Server requests optimisation - size vs frequency

Question

my map-like app loads data from google map API but it also loads some extra data - in the form of XML - from my server.

When the app loads it really needs only small amount of data to cover the currently visible area but there is a chance of 2% (aka conversion rate) that the user will interact with the map and more data will be needed.

My problem is that I can not really estimate the probability that user will need certain part of the map data, therefore I can not estimate the optimal size of the data packet. Should I sent just the minimal chunk of data that user needs right now or should I send him data for all the nearby screens, or even more?

In theory, what is the trade of between sending one big chunk of data - lots of bytes (lot bandwidth) but few server requests - or sending small pieces of data whenever needed - small but frequent server requests?

The XML chunks will be cached but the bigger chunks I generate the higher the chance I will have to update it every time something changes in the data (that will happen quite frequently).

I can not quantify the sizes and probabilities yet so please treat this question as highly theoretical. I would like to hear your opinions.

Answer 1

For server performance it's somewhat dependant on whether you are bottlenecked by CPU or bandwidth, but for lack of better data you can presume the request overhead to be equivalent to 10 kB data.

For the user it's slightly different, anyone with a reasonable speed connection will mostly just want your application to be responsive, for that reason the big packet solution may be preferable.

One more thing, if size matters an XML data format is probably not the right choice.

Edit: Personally I usually end up building a custom quasi-binary data-format for such stuff, but I probably have a tendency to overdo the bit-squeezing a bit because it's fun.

In any case, the things that make the biggest impact on data sizes also happen to be the simplest. JSON is a good base, but the classical JSON style is quite XML-ish. The biggest overhead found in JSON is usually key-value datatypes, like so:

data={
    foo:356682,
    bar:"something",
    foobar:true
}

With the same structure repeated for a load of datapoint, moving from explicit keys to implicit keys is the first step, instead of the above one would use something like:

data=[
    356682,
    "something",
    true
]

The data now has to be in the same explicit order to make unambiguous data extraction possible, but the size advantage is obvious.

Further options include using internally delimited strings rather than arrays of strings, base 64 encoding numbers and in general being creative about choosing the shortest of the many ways any piece of data can be represented.

data="BXFK|something|1"

As for zipping, it ain't magic, especially if using an algorithm that is fast enough to run live on a busy server.
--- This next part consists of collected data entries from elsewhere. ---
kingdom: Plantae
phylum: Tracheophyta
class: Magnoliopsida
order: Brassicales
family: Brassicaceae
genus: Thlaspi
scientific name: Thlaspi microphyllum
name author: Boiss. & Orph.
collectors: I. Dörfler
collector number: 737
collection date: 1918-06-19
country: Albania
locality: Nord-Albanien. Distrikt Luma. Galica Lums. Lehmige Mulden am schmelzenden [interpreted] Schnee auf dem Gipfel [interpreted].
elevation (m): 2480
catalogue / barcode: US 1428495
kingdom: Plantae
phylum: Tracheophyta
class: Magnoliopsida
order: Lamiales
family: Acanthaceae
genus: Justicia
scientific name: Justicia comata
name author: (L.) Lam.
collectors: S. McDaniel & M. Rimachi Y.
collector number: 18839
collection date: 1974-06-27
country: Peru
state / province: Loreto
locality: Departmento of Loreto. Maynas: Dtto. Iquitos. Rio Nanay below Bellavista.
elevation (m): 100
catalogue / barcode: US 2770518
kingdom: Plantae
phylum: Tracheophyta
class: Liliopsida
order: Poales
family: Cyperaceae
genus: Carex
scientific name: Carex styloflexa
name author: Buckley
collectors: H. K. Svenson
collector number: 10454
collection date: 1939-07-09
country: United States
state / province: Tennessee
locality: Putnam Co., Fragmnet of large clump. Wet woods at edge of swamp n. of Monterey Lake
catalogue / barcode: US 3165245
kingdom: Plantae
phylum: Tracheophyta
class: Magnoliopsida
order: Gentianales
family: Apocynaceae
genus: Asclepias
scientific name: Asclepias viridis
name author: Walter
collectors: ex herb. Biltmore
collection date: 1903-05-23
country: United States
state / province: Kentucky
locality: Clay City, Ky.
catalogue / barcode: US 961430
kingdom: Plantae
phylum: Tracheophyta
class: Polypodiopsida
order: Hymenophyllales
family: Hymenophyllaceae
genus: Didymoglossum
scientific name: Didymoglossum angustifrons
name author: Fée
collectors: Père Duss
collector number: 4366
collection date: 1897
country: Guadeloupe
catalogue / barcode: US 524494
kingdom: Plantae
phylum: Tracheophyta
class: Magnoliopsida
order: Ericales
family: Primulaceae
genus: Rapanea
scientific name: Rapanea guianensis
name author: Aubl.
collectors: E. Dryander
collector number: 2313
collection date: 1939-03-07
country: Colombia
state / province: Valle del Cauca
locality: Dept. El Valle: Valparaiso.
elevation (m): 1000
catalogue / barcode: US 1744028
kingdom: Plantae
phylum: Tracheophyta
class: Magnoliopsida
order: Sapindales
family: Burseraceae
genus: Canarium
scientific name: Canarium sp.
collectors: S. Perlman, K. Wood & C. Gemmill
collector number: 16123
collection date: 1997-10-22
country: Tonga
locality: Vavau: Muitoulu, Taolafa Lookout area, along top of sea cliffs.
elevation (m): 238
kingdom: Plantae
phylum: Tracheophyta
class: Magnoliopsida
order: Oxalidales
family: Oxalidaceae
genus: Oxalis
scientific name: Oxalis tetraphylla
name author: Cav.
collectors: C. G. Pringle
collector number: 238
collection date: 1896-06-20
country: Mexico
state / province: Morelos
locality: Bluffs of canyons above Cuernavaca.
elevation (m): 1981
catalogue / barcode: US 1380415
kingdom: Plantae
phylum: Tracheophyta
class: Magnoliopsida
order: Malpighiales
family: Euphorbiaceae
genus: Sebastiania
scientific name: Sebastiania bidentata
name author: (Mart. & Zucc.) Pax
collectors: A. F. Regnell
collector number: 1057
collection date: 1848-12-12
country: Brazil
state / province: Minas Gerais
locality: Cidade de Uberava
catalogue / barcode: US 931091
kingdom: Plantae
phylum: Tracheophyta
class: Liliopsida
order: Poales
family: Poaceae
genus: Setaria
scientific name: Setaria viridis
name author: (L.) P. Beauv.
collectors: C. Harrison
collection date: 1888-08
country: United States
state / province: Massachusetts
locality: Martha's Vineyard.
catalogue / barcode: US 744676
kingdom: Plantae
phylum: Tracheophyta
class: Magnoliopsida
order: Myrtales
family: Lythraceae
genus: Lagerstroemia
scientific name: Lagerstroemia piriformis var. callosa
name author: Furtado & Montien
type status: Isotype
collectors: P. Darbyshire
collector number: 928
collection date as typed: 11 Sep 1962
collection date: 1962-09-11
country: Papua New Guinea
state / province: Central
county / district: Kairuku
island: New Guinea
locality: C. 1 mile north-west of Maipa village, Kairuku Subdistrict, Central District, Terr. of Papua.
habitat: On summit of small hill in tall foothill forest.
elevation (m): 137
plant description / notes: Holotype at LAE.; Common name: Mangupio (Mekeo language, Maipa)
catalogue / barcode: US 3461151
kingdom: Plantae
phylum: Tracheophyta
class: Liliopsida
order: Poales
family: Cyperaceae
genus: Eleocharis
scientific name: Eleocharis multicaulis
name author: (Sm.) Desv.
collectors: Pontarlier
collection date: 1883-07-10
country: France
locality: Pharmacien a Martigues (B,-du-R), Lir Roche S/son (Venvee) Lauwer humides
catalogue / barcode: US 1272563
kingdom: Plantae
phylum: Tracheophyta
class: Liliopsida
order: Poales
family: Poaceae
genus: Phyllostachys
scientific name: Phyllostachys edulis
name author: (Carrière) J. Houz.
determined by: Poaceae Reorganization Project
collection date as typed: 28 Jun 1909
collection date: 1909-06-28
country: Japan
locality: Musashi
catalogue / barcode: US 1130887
Normal deflate doesn't get the broader picture, it will notice that {foo:, ,bar:" and ",foobar: are common patterns and reserve relatively short identifiers for these, but it doesn't get around repeating these identifiers again and again. Further, the more overhead one removes, the better the zip algorithm will handle redundancy in actual data. Don't be surprised if you have made something that seems pretty compact and a simple zip then cut the size in half.

Answer 2

The big kicker is how are the clients connecting. Servers are easy to get fat, responsive pipes to and setup fancy caching/map reducing/precomputing to get around scale issues. Clients are alot trickier. If you are targeting businesses with big, fat pipes and loads of hardware that could push towards something more chatty. If you are worried about 3rd world mobile phones on substandard 2.5g connections, you'll have to play careful games about balancing chattyness versus payload size. But keep in mind that it is oftentimes more expensive to open up that HTTP connection than it is to transfer the payload. I would err towards the side of less chatty because of this -- bandwidth scales, number of connections don't.